- [Task instructions]
• A. In the passage on Portuguese Brazil, how many of Brazil's fourteen provinces did the Dutch take while Portugal was under Spanish rule?
• B. Return, word for word, the part of the passage on Portuguese Brazil between "Towards the end" and "beyond the Mediterranean.", inclusive.
• C. Resume the passage on Portuguese Brazil from where it stops.

- [Supplied text]
::::

After the settlements of the Spaniards, that of the Portuguese in Brazil is the oldest of any European nation in America. But as for a long time after the first discovery neither gold nor silver mines were found in it, and as it afforded upon that account little or no revenue to the crown, it was for a long time in a great measure neglected; and during this state of neglect, it grew up to be a great and powerful colony.

While Portugal was under the dominion of Spain, Brazil was attacked by the Dutch, who got possession of seven of the fourteen provinces into which it is divided. They expected soon to conquer the other seven, when Portugal recovered its independency by the elevation of the family of Braganza to the throne. The Dutch, then, as enemies to the Spaniards, became friends to the Portuguese, who were likewise the enemies of the Spaniards. They agreed, therefore, to leave that part of Brazil which they had not conquered to the king of Portugal, who agreed to leave that part which they had conquered to them, as a matter not worth disputing about, with such good allies. But the Dutch government soon began to oppress the Portuguese colonists, who, instead of amusing themselves with complaints, took arms against their new masters, and by their own valour and resolution, with the connivance, indeed, but without any avowed a.s.sistance from the mother country, drove them out of Brazil. The Dutch, therefore, finding it impossible to keep any part of the country to themselves, were contented that it should be entirely restored to the crown of Portugal. In this colony there are said to be more than six hundred thousand people, either Portuguese or descended from Portuguese, creoles, mulattoes, and a mixed race between Portuguese and Brazilians.

No one colony in America is supposed to contain so great a number of people of European extraction.

Towards the end of the fifteenth, and during the greater part of the sixteenth century, Spain and Portugal were the two great naval powers upon the ocean; for though the commerce of Venice extended to every part of Europe, its fleet had scarce ever sailed beyond the Mediterranean.

::::

- [Given material]
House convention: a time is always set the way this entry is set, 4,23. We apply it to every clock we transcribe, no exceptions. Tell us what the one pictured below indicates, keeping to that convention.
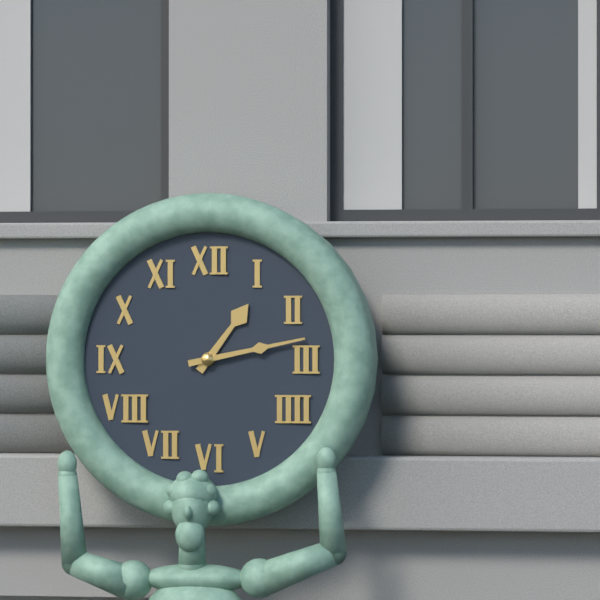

::::

- [Responses]
• A. Seven.

• B.
Towards the end of the fifteenth, and during the greater part of the sixteenth century, Spain and Portugal were the two great naval powers upon the ocean; for though the commerce of Venice extended to every part of Europe, its fleet had scarce ever sailed beyond the Mediterranean.

• C.
The Spaniards, in virtue of the first discovery, claimed all America as their own; and though they could not hinder so great a naval power as that of Portugal from settling in Brazil, such was at that time the terror of their name, that the greater part of the other nations of Europe were afraid to establish themselves in any other part of that great continent. The French, who attempted to settle in Florida, were all murdered by the Spaniards. But the declension of the naval power of this latter nation, in consequence of the defeat or miscarriage of what they called their invincible armada, which happened towards the end of the sixteenth century, put it out of their power to obstruct any longer the settlements of the other European nations. In the course of the seventeenth century, therefore, the English, French, Dutch, Danes, and Swedes, all the great nations who had any ports upon the ocean, attempted to make some settlements in the new world.

The Swedes established themselves in New Jersey; and the number of Swedish families still to be found there sufficiently demonstrates, that this colony was very likely to prosper, had it been protected by the mother country. But being neglected by Sweden, it was soon swallowed up by the Dutch colony of New York, which again, in 1674, fell under the dominion of the English.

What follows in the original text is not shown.